AI-powered product discovery enables companies to innovate and revolutionize their sales and marketing strategies by embedding personalization where it matters most: in the product search experience. The simple truth: if your customers can’t find it, they can’t buy it. Thankfully we are witnessing the revolution of advanced search models that enable concept search and visual search.
Concept search, aka semantic vector search, is able to understand the context of subjective or long-tail search queries that traditional search engines would be incapable of understanding. Further, by taking into account customer behavior and history, the search engine is able to return relevant and personalized product recommendations that individual customers are sure to love.
Visual search solutions use image recognition algorithms that allow customers to upload pictures of the things they like to instantly find them in the manufacturer’s catalog, along with products of a similar style and design. This solution can also automatically tag products and verify existing attributes based on product images.
Today, when potential clients turn to manufacturing companies, they bring their expectations from retail and other industries that have reinvented themselves to retain customer loyalty. Thus, manufacturers have to acknowledge the fact that the buyer journey has moved online and create an interactive digital space, where their prospects can undertake an immersive brand experience.
In the digital age, customers are better informed than ever about the products and services they are interested in. Even before the manufacturer manages to have any significant contact with them, the prospects can visit a company’s website, check their social media profiles, interact with customer support through a chat application, or access product data via a mobile app. Therefore, manufacturing companies should aim to provide a seamless, captivating, customer experience in all settings.
A good way to grab potential buyers’ attention is to apply modern digital strategies like visual engagement, which spans multiple technologies, including video, co-browsing, screen annotations, and augmented reality.

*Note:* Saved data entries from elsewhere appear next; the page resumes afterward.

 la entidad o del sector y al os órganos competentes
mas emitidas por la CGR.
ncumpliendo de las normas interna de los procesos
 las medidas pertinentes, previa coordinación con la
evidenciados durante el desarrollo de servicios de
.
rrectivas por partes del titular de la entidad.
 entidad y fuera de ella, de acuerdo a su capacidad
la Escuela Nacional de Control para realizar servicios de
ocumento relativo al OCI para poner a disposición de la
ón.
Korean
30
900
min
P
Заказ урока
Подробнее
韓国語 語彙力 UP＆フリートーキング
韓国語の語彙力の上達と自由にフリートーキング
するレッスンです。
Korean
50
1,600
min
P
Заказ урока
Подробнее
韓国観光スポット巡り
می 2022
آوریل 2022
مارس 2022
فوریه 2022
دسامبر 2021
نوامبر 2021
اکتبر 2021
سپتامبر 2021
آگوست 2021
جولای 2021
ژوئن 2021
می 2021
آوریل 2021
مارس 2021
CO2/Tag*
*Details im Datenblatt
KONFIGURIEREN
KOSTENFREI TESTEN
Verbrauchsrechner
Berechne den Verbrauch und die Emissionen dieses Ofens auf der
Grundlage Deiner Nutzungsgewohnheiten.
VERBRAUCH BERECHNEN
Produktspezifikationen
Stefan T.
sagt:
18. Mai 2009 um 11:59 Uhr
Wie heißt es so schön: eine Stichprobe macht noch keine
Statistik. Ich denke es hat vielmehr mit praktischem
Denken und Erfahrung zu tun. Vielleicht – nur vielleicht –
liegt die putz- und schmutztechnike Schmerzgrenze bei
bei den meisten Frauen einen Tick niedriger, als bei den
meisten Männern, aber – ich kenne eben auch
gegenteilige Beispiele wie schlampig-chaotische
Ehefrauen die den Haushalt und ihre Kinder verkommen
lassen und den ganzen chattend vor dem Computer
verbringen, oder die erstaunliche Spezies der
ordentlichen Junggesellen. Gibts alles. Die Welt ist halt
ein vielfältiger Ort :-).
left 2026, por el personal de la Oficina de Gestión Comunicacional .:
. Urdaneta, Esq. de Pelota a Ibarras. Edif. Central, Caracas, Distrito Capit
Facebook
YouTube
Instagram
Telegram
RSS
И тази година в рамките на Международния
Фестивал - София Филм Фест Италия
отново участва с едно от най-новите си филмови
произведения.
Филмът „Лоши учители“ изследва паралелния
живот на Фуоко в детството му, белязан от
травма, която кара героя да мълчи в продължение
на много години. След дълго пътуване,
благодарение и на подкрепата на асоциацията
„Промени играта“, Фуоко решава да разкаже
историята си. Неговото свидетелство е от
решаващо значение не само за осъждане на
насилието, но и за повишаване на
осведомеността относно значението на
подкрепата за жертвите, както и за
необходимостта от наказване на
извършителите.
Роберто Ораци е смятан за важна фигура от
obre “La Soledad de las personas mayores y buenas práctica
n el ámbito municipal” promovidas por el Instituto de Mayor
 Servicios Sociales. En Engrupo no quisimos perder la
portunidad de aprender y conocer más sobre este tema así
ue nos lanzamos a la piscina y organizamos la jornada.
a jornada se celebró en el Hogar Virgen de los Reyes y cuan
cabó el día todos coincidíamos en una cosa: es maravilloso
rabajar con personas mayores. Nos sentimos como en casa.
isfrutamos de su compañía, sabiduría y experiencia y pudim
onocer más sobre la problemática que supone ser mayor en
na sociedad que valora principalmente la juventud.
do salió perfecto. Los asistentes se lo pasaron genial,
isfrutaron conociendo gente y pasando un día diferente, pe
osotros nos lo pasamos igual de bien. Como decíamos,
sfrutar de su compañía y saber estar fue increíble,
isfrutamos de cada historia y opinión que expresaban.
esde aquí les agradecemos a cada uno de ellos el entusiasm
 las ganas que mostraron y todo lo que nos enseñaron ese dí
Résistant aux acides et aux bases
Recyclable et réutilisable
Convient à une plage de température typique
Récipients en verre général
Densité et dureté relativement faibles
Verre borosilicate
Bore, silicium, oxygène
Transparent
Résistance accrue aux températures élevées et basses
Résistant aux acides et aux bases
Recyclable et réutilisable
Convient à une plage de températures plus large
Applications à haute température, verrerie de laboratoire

These solutions help to cut through the customer conversation clutter, be better understood, and build an emotional connection.
For example, live streaming videos can be used to address consumer concerns with regard to the quality of an unknown brand’s product. They make the manufacturing process transparent to potential buyers, while simultaneously building brand awareness.

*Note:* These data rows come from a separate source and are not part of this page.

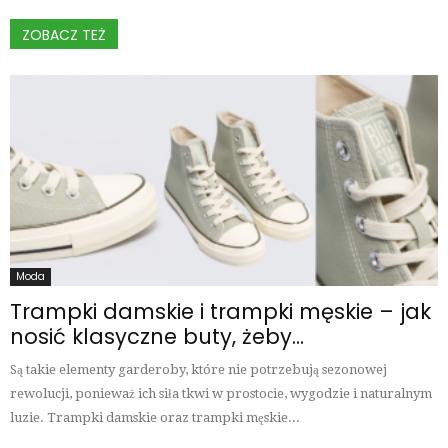
ZOBACZ TEŻ
Moda
Trampki damskie i trampki męskie – jak
nosić klasyczne buty, żeby...
Są takie elementy garderoby, które nie potrzebują sezonowej
rewolucji, ponieważ ich siła tkwi w prostocie, wygodzie i naturalnym
luzie. Trampki damskie oraz trampki męskie...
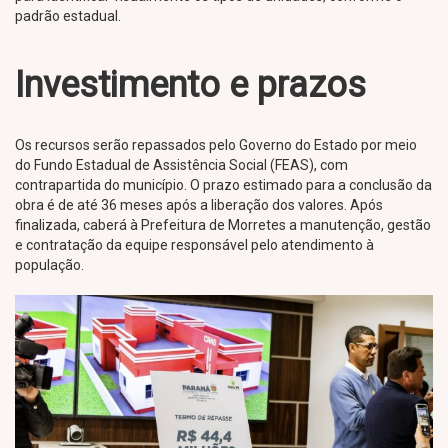
padrão estadual.
Investimento e prazos
Os recursos serão repassados pelo Governo do Estado por meio
do Fundo Estadual de Assistência Social (FEAS), com
contrapartida do município. O prazo estimado para a conclusão da
obra é de até 36 meses após a liberação dos valores. Após
finalizada, caberá à Prefeitura de Morretes a manutenção, gestão
e contratação da equipe responsável pelo atendimento à
população.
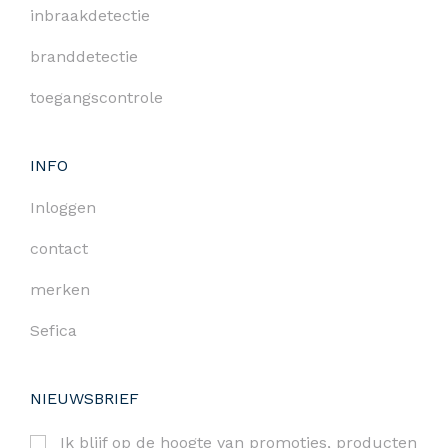
inbraakdetectie
branddetectie
toegangscontrole
INFO
Inloggen
contact
merken
Sefica
NIEUWSBRIEF
Ik blijf op de hoogte van promoties, producten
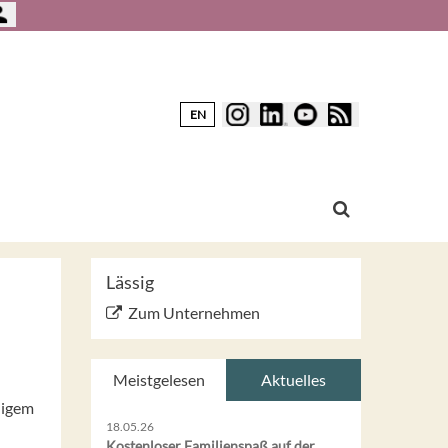
EN
Lässig
Zum Unternehmen
Meistgelesen
Aktuelles
ligem
18.05.26
Kostenloser Familienspaß auf der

In today’s customer-centric market, clients are looking for value at every stage of the buying journey. Manufacturers are being called upon to integrate customer centricity into all aspects of the product life cycle – from supply chain to quality control, service management and beyond. Cloud migration, automation, application modernization, and AI-driven customer intelligence and personalization all have a part to play and can help manufacturers revamp their business activities, secure long-term competitive advantage, and ultimately enhance and expand their customer base.